In Part 1 of this series, I explained the basics of how Lightroom works, the best way to import your photos, and the different options you have when culling your images. In Part 2, I want to show you the essentials of the Develop module. This module is the area of Lightroom where you can color correct, crop, straighten, sharpen, and perform several other adjustments as well.
Briefly, here is what you need to know about the Develop module. On the right of your image are a number of tabs. The Basic tab is the one that you will use most often. Here will be where you perform the majority of the adjustments that you will make to your image. Using adjustment sliders, you can manipulate your image’s color and exposure in a number of different ways. Each slider performs a specific purpose, and it is worth the time to get a feel for what each one does by sliding them up and down and seeing the effect it has on your photo. Since all edits in Lightroom are non-destructive, all changes can be undone and reverted back to the original at any time.
Eventually, all of the different tabs will be worth looking into and mastering, but if you are just starting out, there are two other tabs that are important at this time to familiarize yourself with. First, is the Detail tab. Even though there are a number of sliders located here, this tab’s only purposes are to control the sharpening and noise reduction of a photo. Sharpening is an adjustment that can be beneficial to almost every photo, and there are several options for doing this here. Noise reduction is beneficial to understand as well, especially to photos that have a higher ISO and contain more noise than you prefer. The second tab that is worth getting to know is the Effects tab. The primary use you will have for this tab early on is controlling the vignette you have on your photo. This tab also has sliders for adding grain, as well as a dehaze slider that is useful as well. If you stick with these three tabs when starting out, you will be able to do almost anything that a photo needs for a beginner.

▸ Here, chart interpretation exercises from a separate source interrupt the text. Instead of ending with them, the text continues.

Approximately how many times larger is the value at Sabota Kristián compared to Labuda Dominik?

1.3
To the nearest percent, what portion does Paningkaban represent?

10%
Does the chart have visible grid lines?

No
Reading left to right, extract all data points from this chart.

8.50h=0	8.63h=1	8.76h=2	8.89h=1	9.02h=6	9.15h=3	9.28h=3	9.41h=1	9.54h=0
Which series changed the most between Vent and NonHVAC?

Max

After you make your way through the tabs, there is one more set of tools that you need to know. Directly above the Basic tab is a row of six tools. The first tool is the Crop tool. With this tool, you can drag the corners to adjust the crop of an image, or rotate the box to straighten it. Holding the shift key while cropping will lock the aspect ratio so it doesn’t change while adjusting. The second tool is the Spot Removal tool. While it isn’t as capable as using tools in Photoshop, it is useful for quickly removing small objects out of your image. The spot removal tool works by automatically detecting another place in the image that would be a good place to clone from. You can change the area that the tool is cloning from manually by dragging it if needed. The third tool is for red-eye removal and is fairly straightforward in how it works. Finally, the last three tools are for adjusting sections of an image without adjusting the entire thing. The tools, listed in order, are the gradient filter, radial filter, and adjustment brush. These tools basically do the same function, with the main difference being the way in which they select the area that you are adjusting. Adding one of these three tools applies an adjustment to a certain part of an image, and then you can go back and use the tool’s sliders to change the setting over the specified area. Simply delete the filter from the image if you want to remove the changes.

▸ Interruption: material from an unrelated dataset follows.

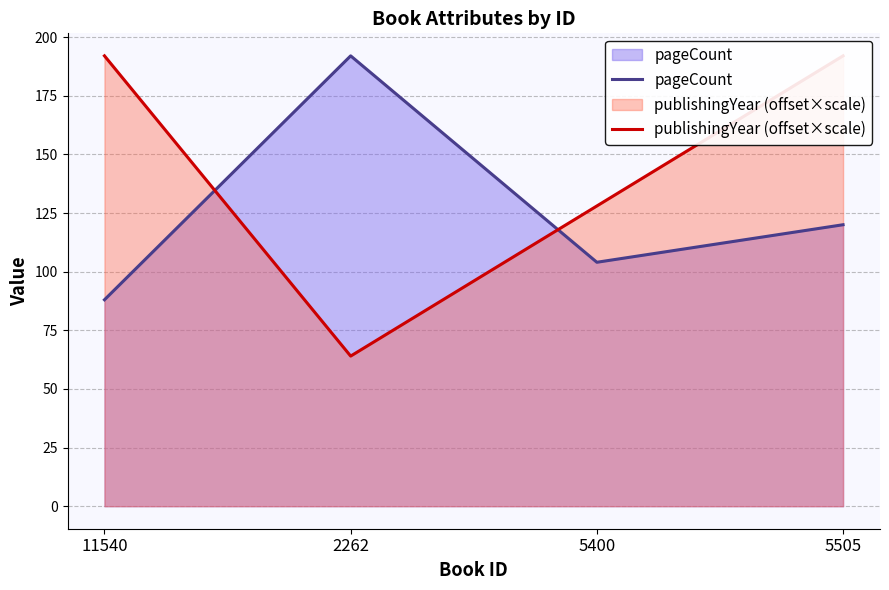

What is the sum of all pageCount values?

504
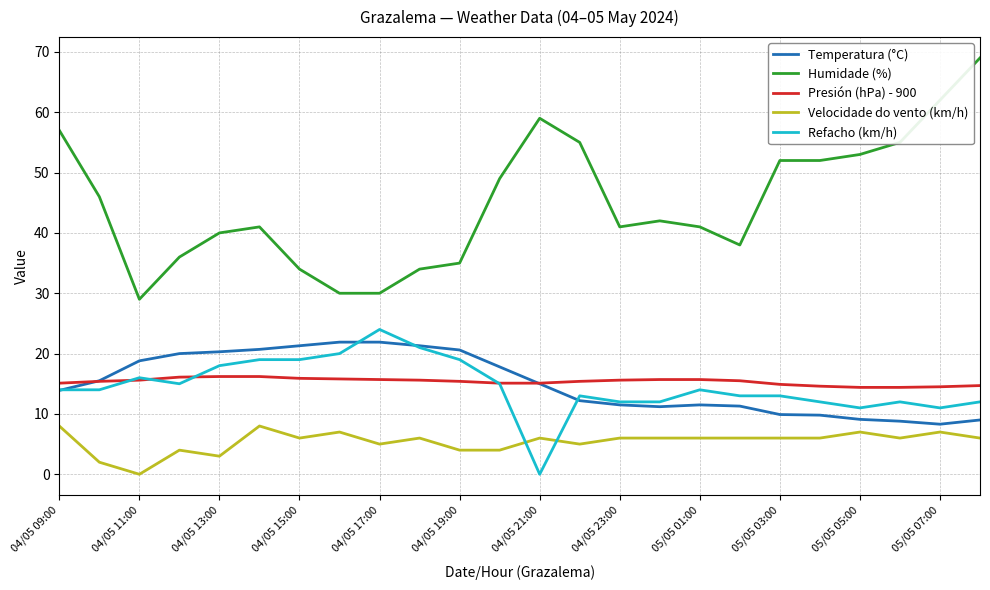

Which series has the largest range (max minus min)?

Humidade (%)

Applying edits to multiple images is easy in Lightroom. Below all of the slider tabs, you will see a couple of options. The Previous button will apply all of the adjustments made to the prior image to the one you are currently viewing. If you select multiple images, the Previous button becomes the Sync button. Select all of the images you would like to apply the same changes to and make sure you have the correct edited image viewing that you want to source the changes from. If you push the sync button, a settings box will open up allowing you to select exactly which adjustments you would like to apply to the other selected images. Be careful to uncheck boxes like spot removal, as you likely don’t want to apply the removing of a specific area to several images.
Lastly, here are a couple of tips to help you as your work in the Develop module:
- Lightroom has a number of shortcut keys that are worth getting to know. For example, holding down the space bar will quickly turn any tool into a magnifying tool to zoom into certain parts of an image.

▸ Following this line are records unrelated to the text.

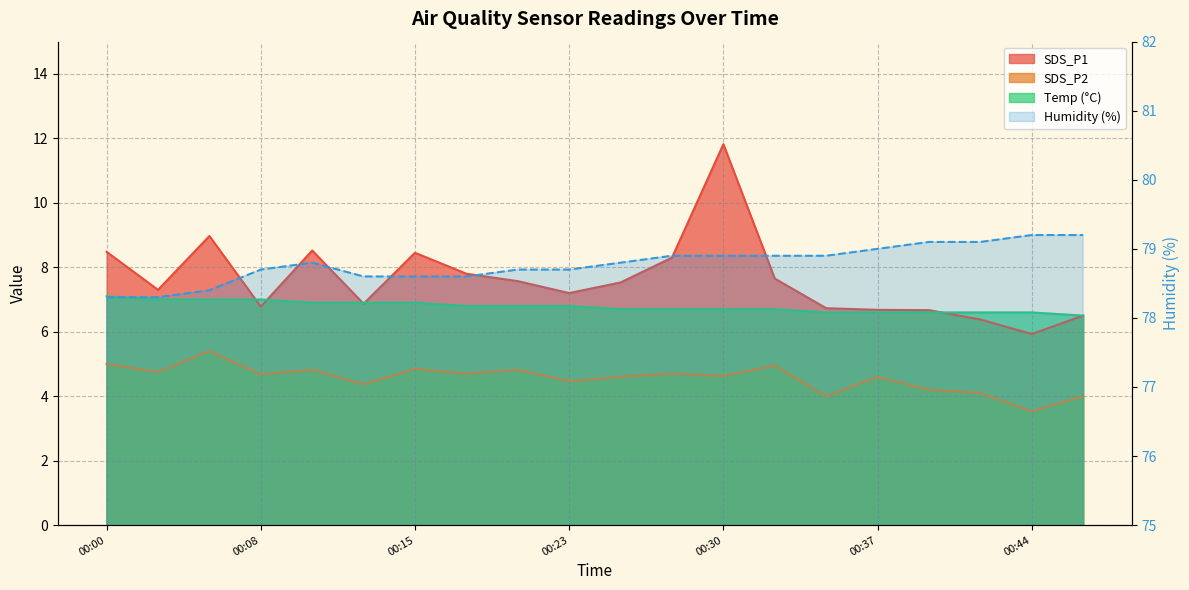

How many data points does each series have?

20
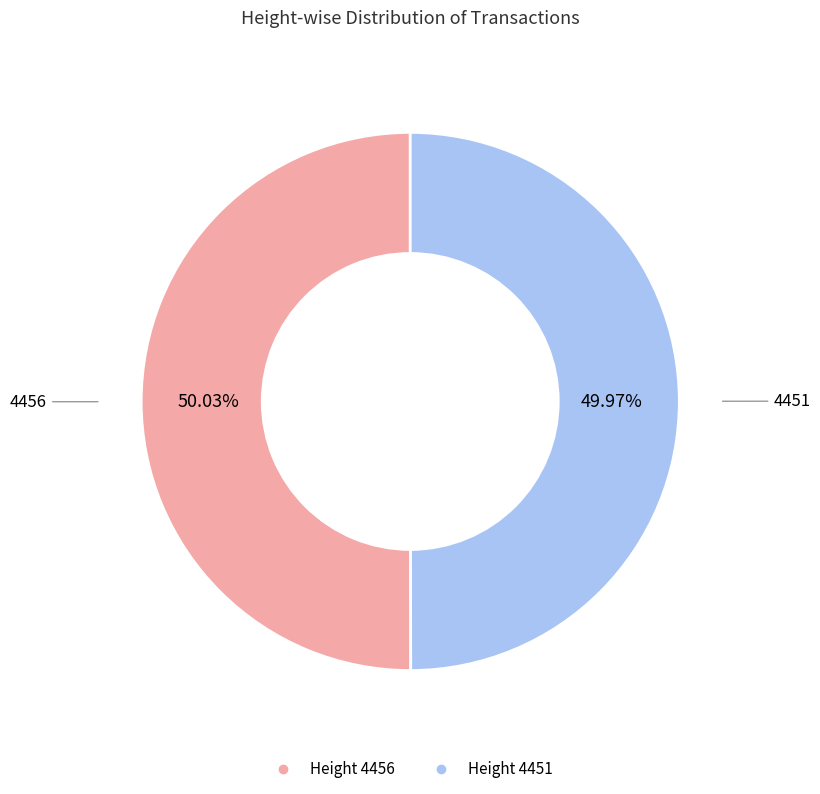

Does any single category account for the majority?

Yes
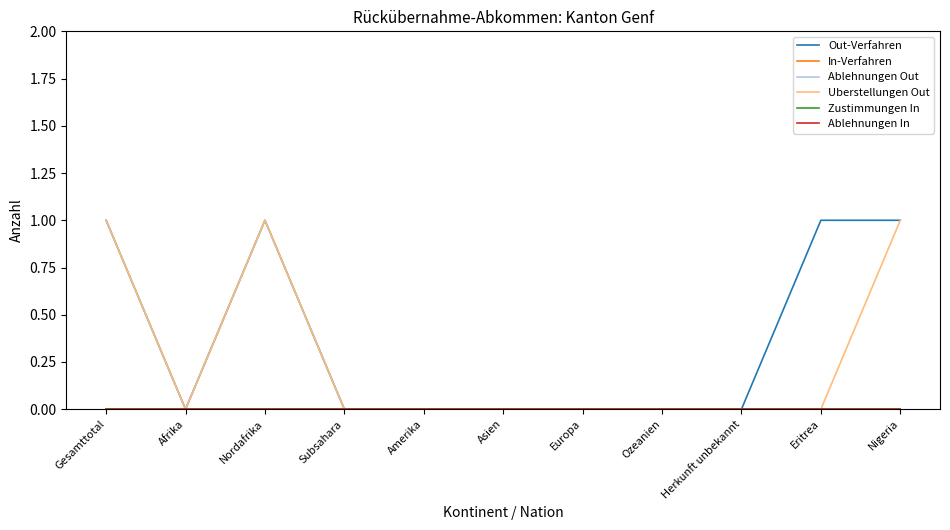

True or false: Out-Verfahren and Ablehnungen In cross at least once.

False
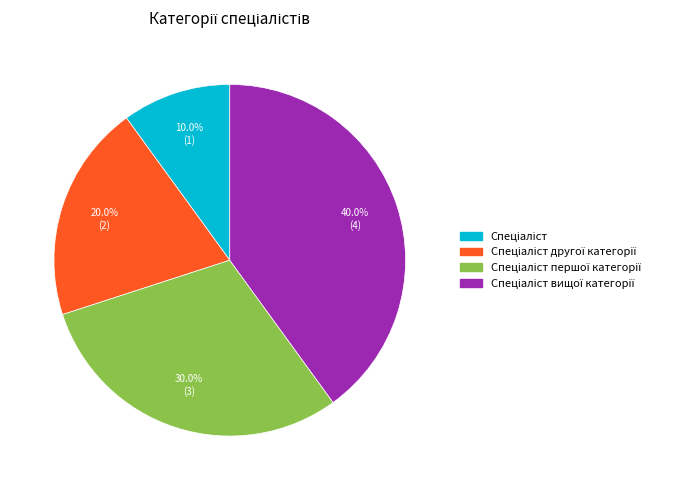

Is there any slice that represents more than half of the pie?

No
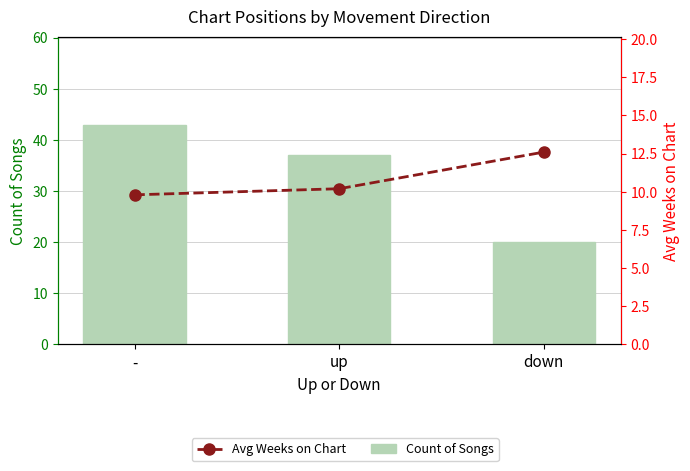

Does the chart contain any negative values?

No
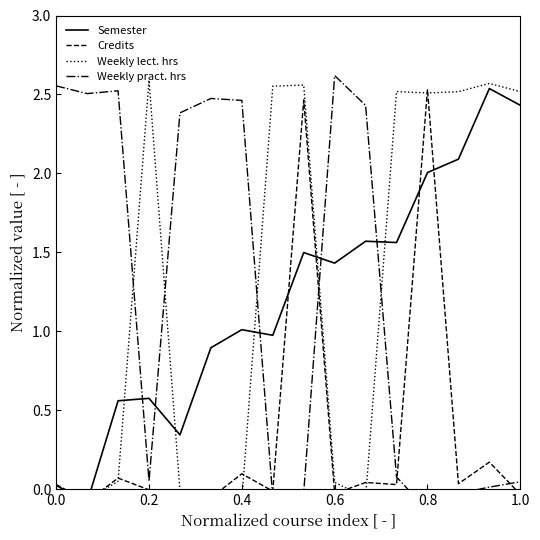

What is the greatest value displayed?

2.6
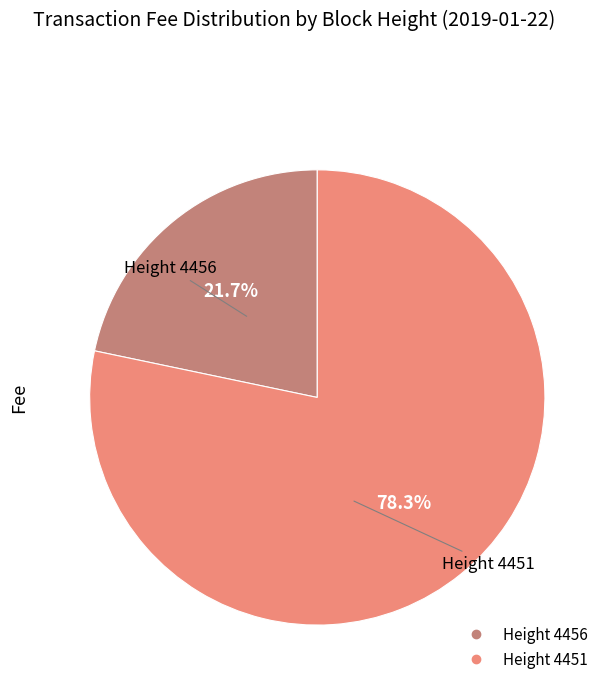

Is there any slice that represents more than half of the pie?

Yes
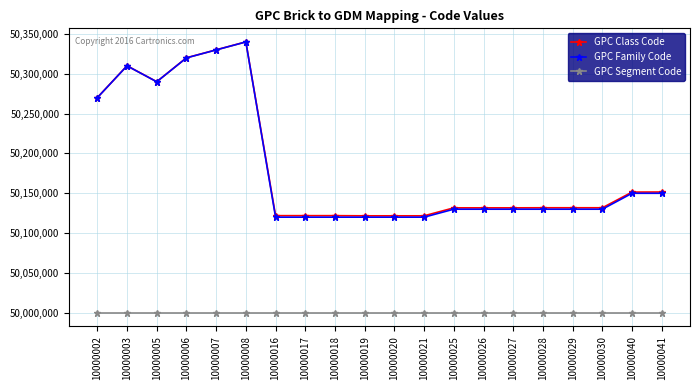

Which series changed the most between 10000003 and 10000017?

GPC Family Code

- Pressing the backslash key will show you the before version of the edited image. This is always helpful to view when you are finished editing an image to make sure you are happy with the adjustments you have made.
- The alt key has several functions in Lightroom. Holding down the alt key while using several of the sliders will show you a different view of what is being applied to the image. This is especially helpful in the Effects tab. Holding down the alt key also locks the center point in place while cropping, turns the adjustment brush into an adjustment eraser, and does several other things as well.
Lightroom is a great tool, but one that can be overwhelming. While it will take years for most people to master such a diverse software, learning the basics isn't as difficult as you would think. Hopefully, the first two parts of this series will give you enough of an understanding to be successful at organizing and editing your images. In the final part of this series, I will show you how to add metadata to your photos, rename them, and finally export them properly.